[Stored data entries]
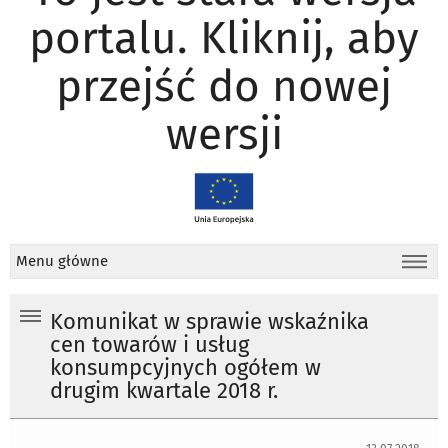
portalu. Kliknij, aby
przejść do nowej
wersji
Menu główne
Komunikat w sprawie wskaźnika
cen towarów i usług
konsumpcyjnych ogółem w
drugim kwartale 2018 r.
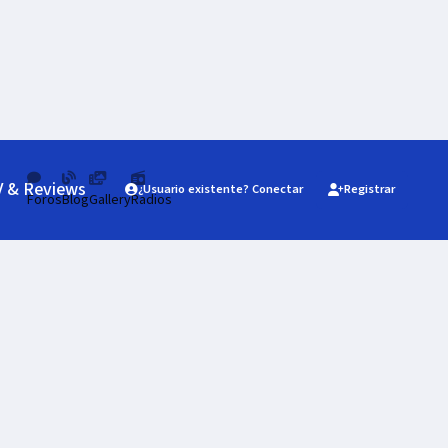
V & Reviews
¿Usuario existente? Conectar
Registrar
Foros
Blog
Gallery
Radios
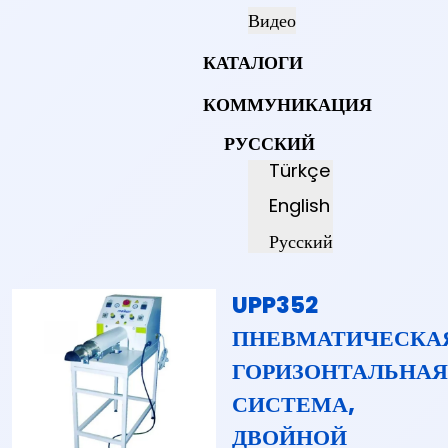
Видео
КАТАЛОГИ
КОММУНИКАЦИЯ
РУССКИЙ
Türkçe
English
Русский
UPP352
ПНЕВМАТИЧЕСКА
ГОРИЗОНТАЛЬНА
СИСТЕМА,
ДВОЙНОЙ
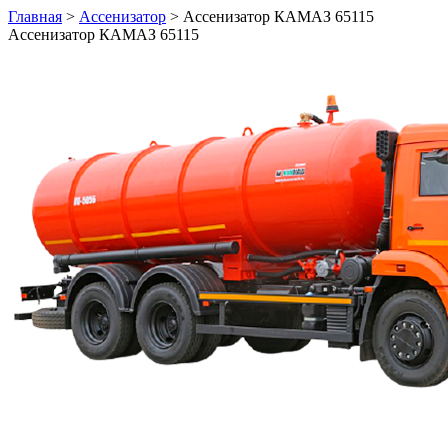
Главная
>
Ассенизатор
>
Ассенизатор КАМАЗ 65115
Ассенизатор КАМАЗ 65115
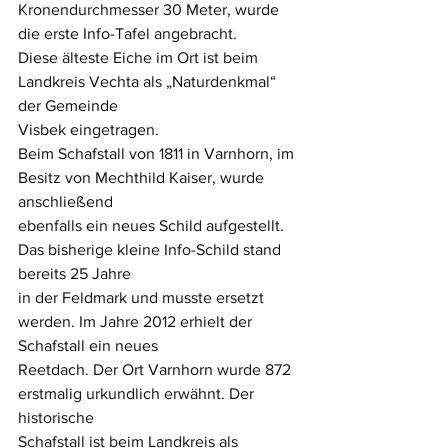
Kronendurchmesser 30 Meter, wurde 
die erste Info-Tafel angebracht.
Diese älteste Eiche im Ort ist beim 
Landkreis Vechta als „Naturdenkmal“ 
der Gemeinde 
Visbek eingetragen.
Beim Schafstall von 1811 in Varnhorn, im 
Besitz von Mechthild Kaiser, wurde 
anschließend
ebenfalls ein neues Schild aufgestellt. 
Das bisherige kleine Info-Schild stand 
bereits 25 Jahre 
in der Feldmark und musste ersetzt 
werden. Im Jahre 2012 erhielt der 
Schafstall ein neues 
Reetdach. Der Ort Varnhorn wurde 872 
erstmalig urkundlich erwähnt. Der 
historische 
Schafstall ist beim Landkreis als 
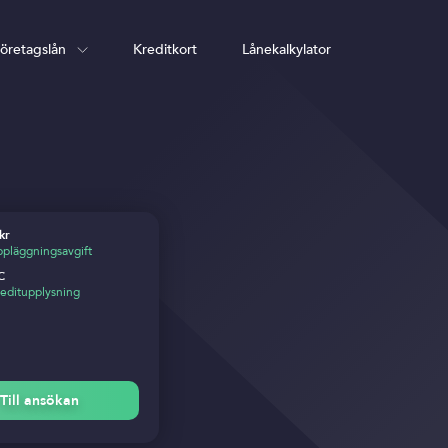
öretagslån
Kreditkort
Lånekalkylator
kr
pläggningsavgift
C
editupplysning
Till ansökan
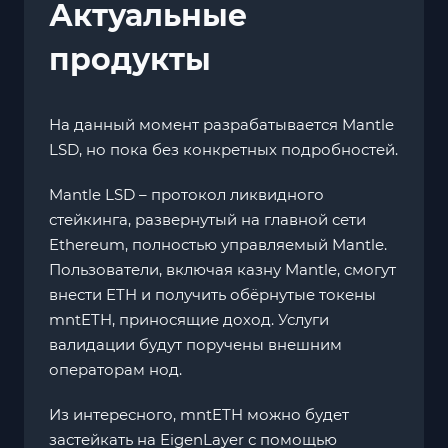
Актуальные
продукты
На данный момент разрабатывается Mantle
LSD, но пока без конкретных подробностей.
Mantle LSD – протокол ликвидного
стейкинга, развернутый на главной сети
Ethereum, полностью управляемый Mantle.
Пользователи, включая казну Mantle, смогут
внести ETH и получить обёрнутые токены
mntETH, приносящие доход. Услуги
валидации будут поручены внешним
операторам нод.
Из интересного, mntETH можно будет
застейкать на EigenLayer с помощью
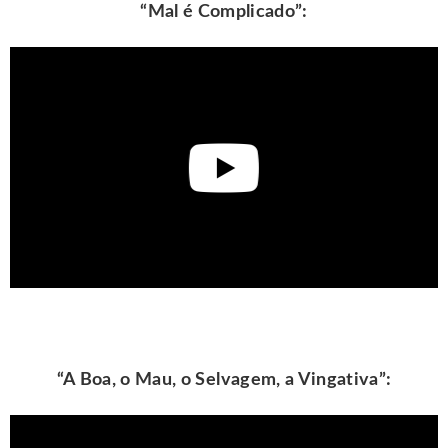
“Mal é Complicado”:
“A Boa, o Mau, o Selvagem, a Vingativa”:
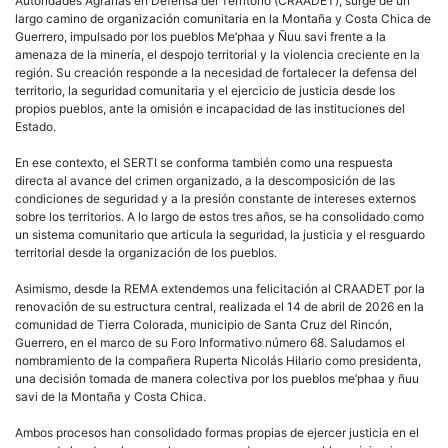
Autoridades Agrarias en Defensa del Territorio (CRAADET), surge de un
largo camino de organización comunitaria en la Montaña y Costa Chica de
Guerrero, impulsado por los pueblos Me’phaa y Ñuu savi frente a la
amenaza de la minería, el despojo territorial y la violencia creciente en la
región. Su creación responde a la necesidad de fortalecer la defensa del
territorio, la seguridad comunitaria y el ejercicio de justicia desde los
propios pueblos, ante la omisión e incapacidad de las instituciones del
Estado.
En ese contexto, el SERTI se conforma también como una respuesta
directa al avance del crimen organizado, a la descomposición de las
condiciones de seguridad y a la presión constante de intereses externos
sobre los territorios. A lo largo de estos tres años, se ha consolidado como
un sistema comunitario que articula la seguridad, la justicia y el resguardo
territorial desde la organización de los pueblos.
Asimismo, desde la REMA extendemos una felicitación al CRAADET por la
renovación de su estructura central, realizada el 14 de abril de 2026 en la
comunidad de Tierra Colorada, municipio de Santa Cruz del Rincón,
Guerrero, en el marco de su Foro Informativo número 68. Saludamos el
nombramiento de la compañera Ruperta Nicolás Hilario como presidenta,
una decisión tomada de manera colectiva por los pueblos me’phaa y ñuu
savi de la Montaña y Costa Chica.
Ambos procesos han consolidado formas propias de ejercer justicia en el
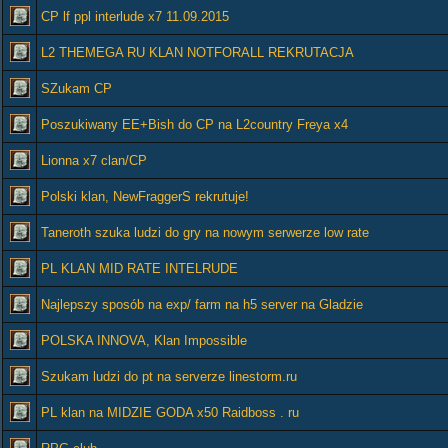
CP lf ppl interlude x7 11.09.2015
L2 THEMEGA RU KLAN NOTFORALL REKRUTACJA
SZukam CP
Poszukiwany EE+Bish do CP na L2country Freya x4
Lionna x7 clan/CP
Polski klan, NewFraggerS rekrutuje!
Taneroth szuka ludzi do gry na nowym serwerze low rate
PL KLAN MID RATE INTELRUDE
Najlepszy sposób na exp/ farm na h5 server na Gladzie
POLSKA INNOVA, Klan Impossible
Szukam ludzi do pt na serverze linestorm.ru
PL klan na MIDZIE GODA x50 Raidboss . ru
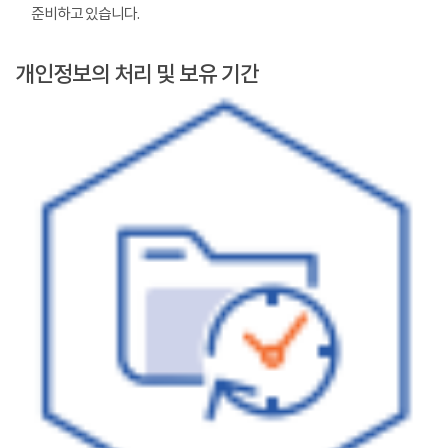
준비하고 있습니다.
개인정보의 처리 및 보유 기간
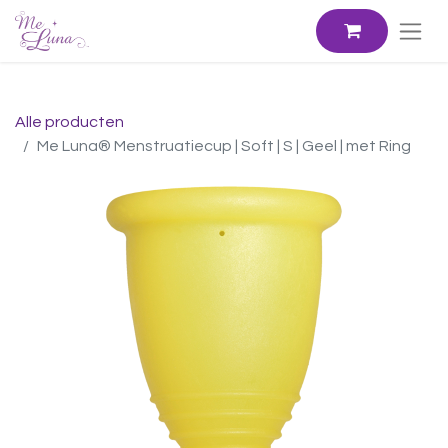
Alle producten
Me Luna® Menstruatiecup | Soft | S | Geel | met Ring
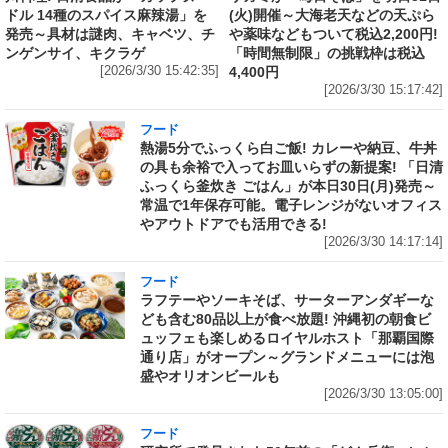
ドル 14種のスパイス麻辣湯」を
(火)開催～大海老天などの天ぷら
発売～具材は謎肉、キャベツ、チ
や薬味などもついて税込2,200円!
ンゲンサイ、キクラゲ
「時間無制限」の挑戦枠は税込
[2026/3/30 15:42:35]
4,400円
[2026/3/30 15:17:42]
フード
熱湯5分でふっくら白ご飯! カレーや納豆、牛丼
の具も余裕で入ってお皿いらずの新提案! 「日清
ふっくら釜炊き ごはん」が本日30日(月)発売～
常温で1年保存可能。電子レンジがないオフィス
やアウトドアでも活用できる!
[2026/3/30 14:17:14]
フード
ラフテーやソーキそば、サーターアンダギーな
ども含む80品以上が食べ放題! 沖縄初の朝食ビ
ュッフェも楽しめるロイヤルホスト「那覇国際
通り店」がオープン～グランドメニューには泡
盛やオリオンビールも
[2026/3/30 13:05:00]
フード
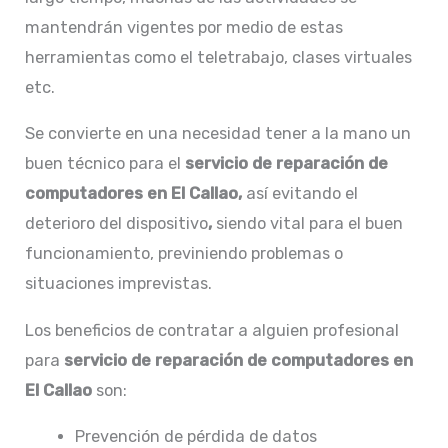
mantendrán vigentes por medio de estas
herramientas como el teletrabajo, clases virtuales
etc.
Se convierte en una necesidad tener a la mano un
buen técnico para el
servicio de
reparación de
computadores en El Callao,
así evitando el
deterioro del dispositivo
,
siendo vital para el buen
funcionamiento, previniendo problemas o
situaciones imprevistas.
Los beneficios de contratar a alguien profesional
para
servicio de reparación de computadores en
El Callao
son:
Prevención de pérdida de datos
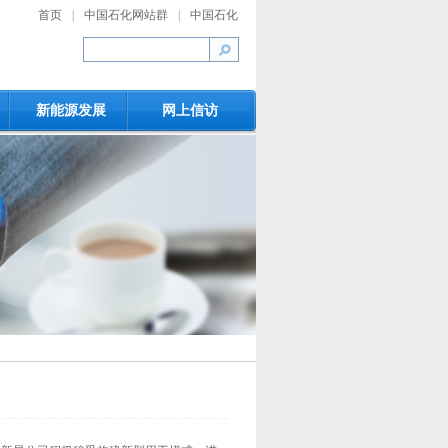
首页
|
中国石化网站群
|
中国石化
新能源发展
网上信访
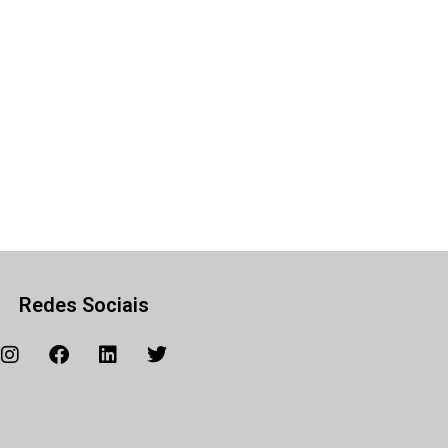
Redes Sociais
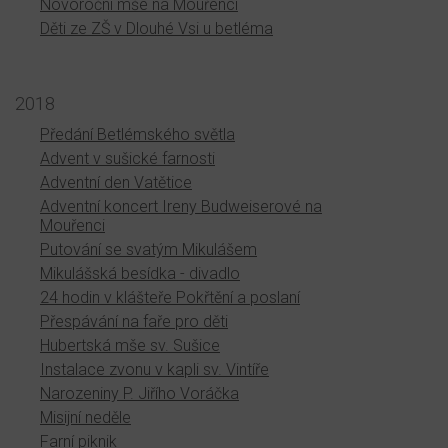
Novoroční mše na Mouřenci
Děti ze ZŠ v Dlouhé Vsi u betléma
2018
Předání Betlémského světla
Advent v sušické farnosti
Adventní den Vatětice
Adventní koncert Ireny Budweiserové na
Mouřenci
Putování se svatým Mikulášem
Mikulášská besídka - divadlo
24 hodin v klášteře Pokřtění a poslaní
Přespávání na faře pro děti
Hubertská mše sv. Sušice
Instalace zvonu v kapli sv. Vintíře
Narozeniny P. Jiřího Voráčka
Misijní neděle
Farní piknik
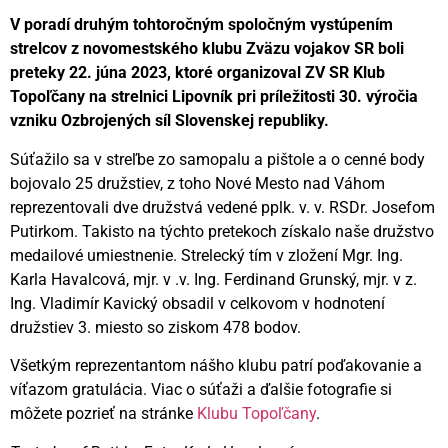
V poradí druhým tohtoročným spoločným vystúpením
strelcov z novomestského klubu Zväzu vojakov SR boli
preteky 22. júna 2023, ktoré organizoval ZV SR Klub
Topoľčany na strelnici Lipovník pri príležitosti 30. výročia
vzniku Ozbrojených síl Slovenskej republiky.
Súťažilo sa v streľbe zo samopalu a pištole a o cenné body
bojovalo 25 družstiev, z toho Nové Mesto nad Váhom
reprezentovali dve družstvá vedené pplk. v. v. RSDr. Josefom
Putirkom. Takisto na týchto pretekoch získalo naše družstvo
medailové umiestnenie. Strelecký tím v zložení Mgr. Ing.
Karla Havalcová, mjr. v .v. Ing. Ferdinand Grunský, mjr. v z.
Ing. Vladimír Kavický obsadil v celkovom v hodnotení
družstiev 3. miesto so ziskom 478 bodov.
Všetkým reprezentantom nášho klubu patrí poďakovanie a
víťazom gratulácia. Viac o súťaži a ďalšie fotografie si
môžete pozrieť na stránke
Klubu Topoľčany
.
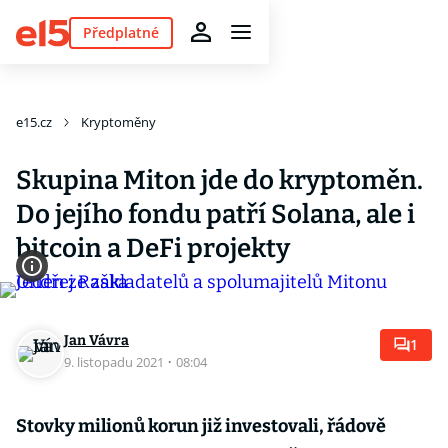
Předplatné
e15.cz
Kryptoměny
Skupina Miton jde do kryptoměn.
Do jejího fondu patří Solana, ale i
bitcoin a DeFi projekty
Jan Vávra
1
9. listopadu 2021
·
08:04
Stovky milionů korun již investovali, řádově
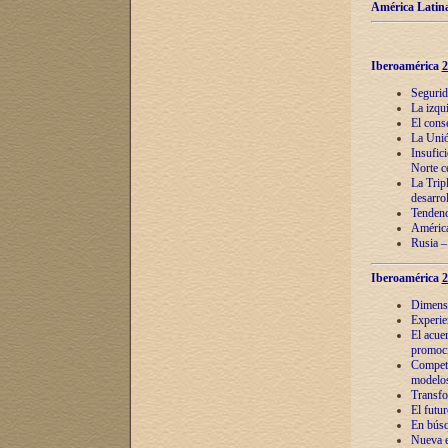
América Latina
Iberoamérica
2
Segurid
La izqu
El cons
La Unió
Insufic
Norte c
La Tripl
desarro
Tendenci
América
Rusia –
Iberoamérica
2
Dimensió
Experie
El acue
promoci
Competi
modelos
Transfo
El futu
En búsq
Nueva e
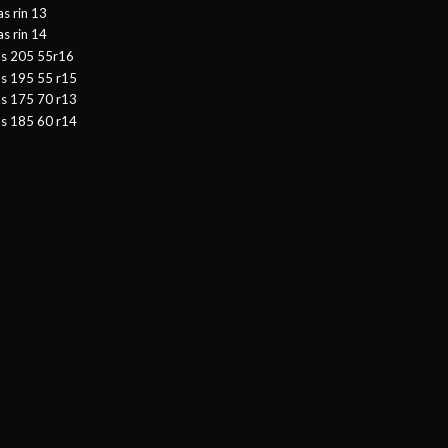
as rin 13
as rin 14
as 205 55r16
as 195 55 r15
as 175 70 r13
as 185 60 r14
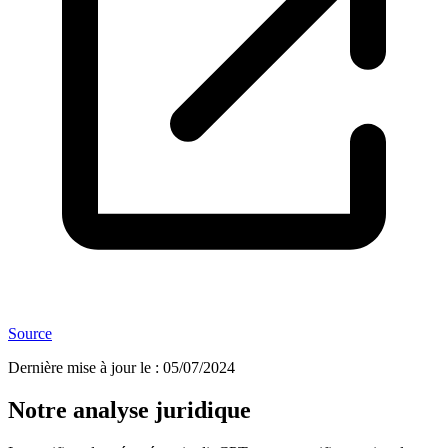
Source
Dernière mise à jour le
:
05/07/2024
Notre analyse juridique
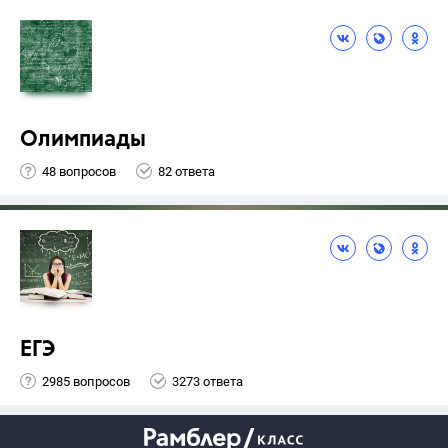
Олимпиады
48 вопросов
82 ответа
ЕГЭ
2985 вопросов
3273 ответа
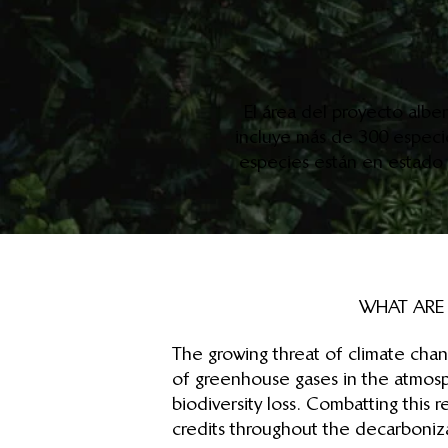
El área del proyecto albe
incluye más de 300 especi
especies están en estado c
WHAT ARE
The growing threat of climate chan
of greenhouse gases in the atmosph
biodiversity loss. Combatting this
credits throughout the decarboniza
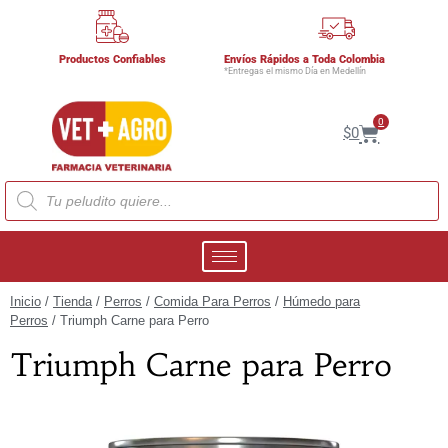
Productos Confiables
Envíos Rápidos a Toda Colombia
*Entregas el mismo Día en Medellín
0
$
0
Inicio
/
Tienda
/
Perros
/
Comida Para Perros
/
Húmedo para
Perros
/ Triumph Carne para Perro
Triumph Carne para Perro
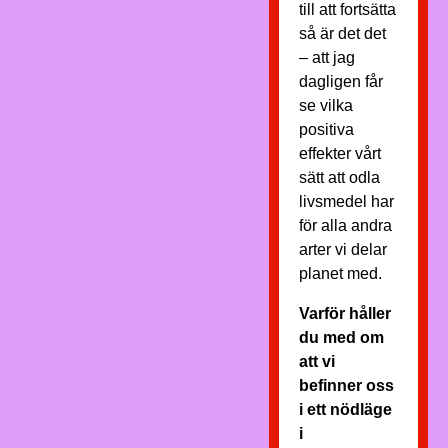
till att fortsätta
så är det det
– att jag
dagligen får
se vilka
positiva
effekter vårt
sätt att odla
livsmedel har
för alla andra
arter vi delar
planet med.
Varför håller
du med om
att vi
befinner oss
i ett nödläge
i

#### [The task]
Transcribe the records above from the line with "Novoroční mše na Mouřenci" to the line with "3273 ответа", including both of those lines. Leave the pictures out of your answer.

#### [Completed exercise]
Novoroční mše na Mouřenci
Děti ze ZŠ v Dlouhé Vsi u betléma
2018
Předání Betlémského světla
Advent v sušické farnosti
Adventní den Vatětice
Adventní koncert Ireny Budweiserové na
Mouřenci
Putování se svatým Mikulášem
Mikulášská besídka - divadlo
24 hodin v klášteře Pokřtění a poslaní
Přespávání na faře pro děti
Hubertská mše sv. Sušice
Instalace zvonu v kapli sv. Vintíře
Narozeniny P. Jiřího Voráčka
Misijní neděle
Farní piknik
V poradí druhým tohtoročným spoločným vystúpením
strelcov z novomestského klubu Zväzu vojakov SR boli
preteky 22. júna 2023, ktoré organizoval ZV SR Klub
Topoľčany na strelnici Lipovník pri príležitosti 30. výročia
vzniku Ozbrojených síl Slovenskej republiky.
Súťažilo sa v streľbe zo samopalu a pištole a o cenné body
bojovalo 25 družstiev, z toho Nové Mesto nad Váhom
reprezentovali dve družstvá vedené pplk. v. v. RSDr. Josefom
Putirkom. Takisto na týchto pretekoch získalo naše družstvo
medailové umiestnenie. Strelecký tím v zložení Mgr. Ing.
Karla Havalcová, mjr. v .v. Ing. Ferdinand Grunský, mjr. v z.
Ing. Vladimír Kavický obsadil v celkovom v hodnotení
družstiev 3. miesto so ziskom 478 bodov.
Všetkým reprezentantom nášho klubu patrí poďakovanie a
víťazom gratulácia. Viac o súťaži a ďalšie fotografie si
môžete pozrieť na stránke
Klubu Topoľčany
.
Předplatné
e15.cz
Kryptoměny
Skupina Miton jde do kryptoměn.
Do jejího fondu patří Solana, ale i
bitcoin a DeFi projekty
Jan Vávra
1
9. listopadu 2021
·
08:04
Stovky milionů korun již investovali, řádově
América Latina
Iberoamérica
2
Segurid
La izqu
El cons
La Unió
Insufic
Norte c
La Tripl
desarro
Tendenci
América
Rusia –
Iberoamérica
2
Dimensió
Experie
El acue
promoci
Competi
modelos
Transfo
El futu
En búsq
Nueva e
as rin 13
as rin 14
as 205 55r16
as 195 55 r15
as 175 70 r13
as 185 60 r14
Source
Dernière mise à jour le
:
05/07/2024
Notre analyse juridique
Олимпиады
48 вопросов
82 ответа
ЕГЭ
2985 вопросов
3273 ответа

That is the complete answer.